I noticed you mentioned you are basing your algorithms & data structures on those in Introduction to Algorithms. I took a peek, and about lost it at the stateful, imperative implementations of the algorithms. I guess that is to be expected, but it makes it difficult to translate to a functional language.
For example, compare the imperative pseudo-code of insertion sort with its implementation in Haskell. The latter is so much easier to understand because it captures the high-level concepts.
Check out Purely Functional Data Structures by Chris Okasaki. This book may be more helpful for this project, although it doesn’t have all the ADS you list in the README. There’s also Pearls of Functional Algorithm Design.
Elixir just uses
:lists.sort, which is an implementation of merge sort (source).
Yes, I’ve been refering to it because it’s the “standard book” for Algos and ADS (at least it is in most universities I’ve checked, including mine). I didn’t know about that Purely Functional Data Structures book, I’m going to check it out Thanks!
I still hadn’t checked Elixir’s implementation. In that case, shouldn’t Quicksort be better in terms of space, because of in place sorting? Not sure if this only applies to the imperative languages.
According to the internets:
Merge sort is often the best choice for sorting a linked list: in this situation it is relatively easy to implement a merge sort in such a way that it requires only Θ(1) extra space, and the slow random-access performance of a linked list makes some other algorithms (such as quicksort) perform poorly, and others (such as heapsort) completely impossible.
Seems to make sense. Maybe there are more advanced sorting algorithms that are well-suited for linked lists?
Another option is to parallelize the merge sort.
I’ll assign this task for myself, if you don’t mind (research about better sorting algos and write a parallel merge sort)

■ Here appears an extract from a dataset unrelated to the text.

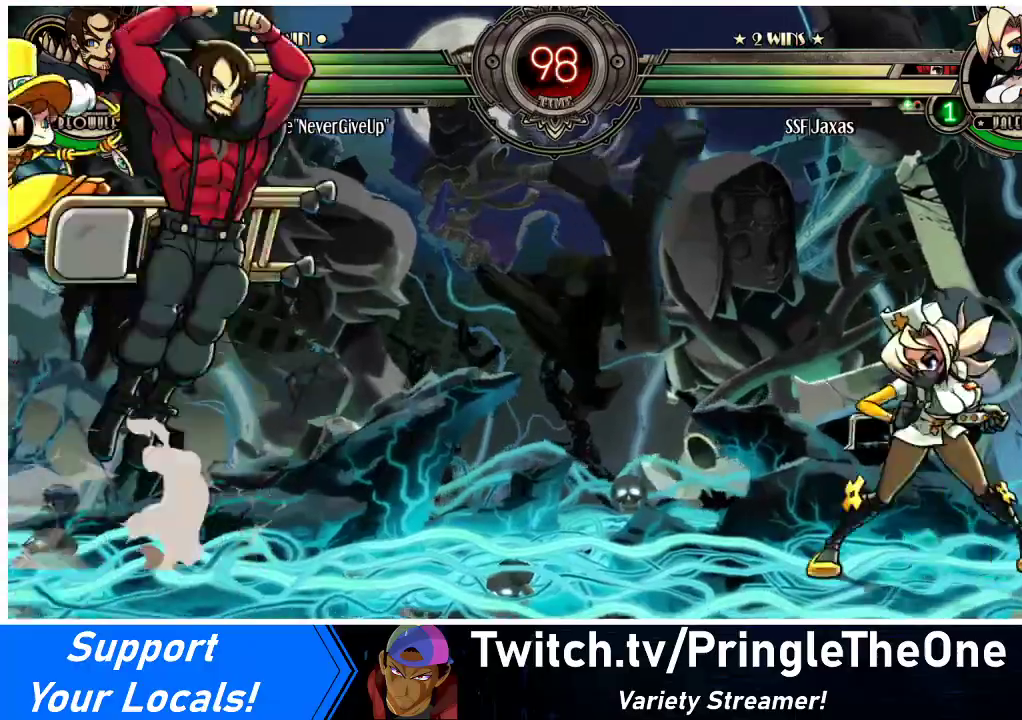
{"buttons": ["DPAD_RIGHT"], "events": [[33, "DPAD_LEFT", "up"], [67, "DPAD_RIGHT", "down"]]}
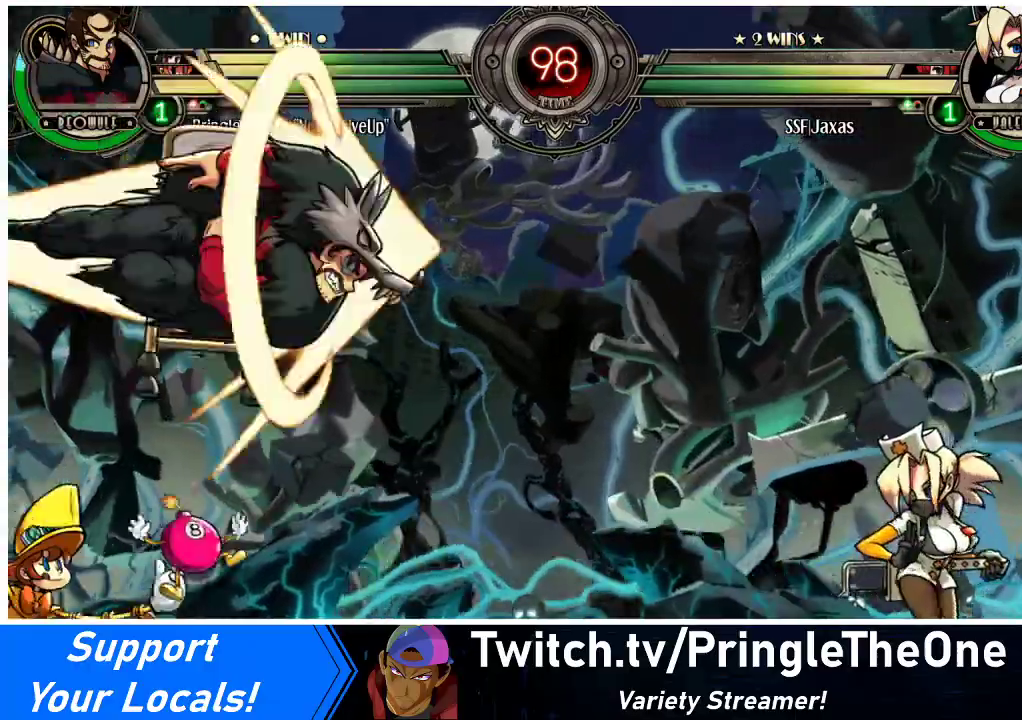
{"buttons": ["DPAD_RIGHT"], "events": []}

I will second this book. It goes into details about performance in FP style that most of us (or me at least) didn’t get in Algorithms class. Those classes seem to focus on imperative style analysis. This book introduces amortization and banker’s method. You can check out the full text here.
It seems the project has been put on the back burner for everyone. Would love to see it resurrected.
For now you could use @Qqwy’s libraries.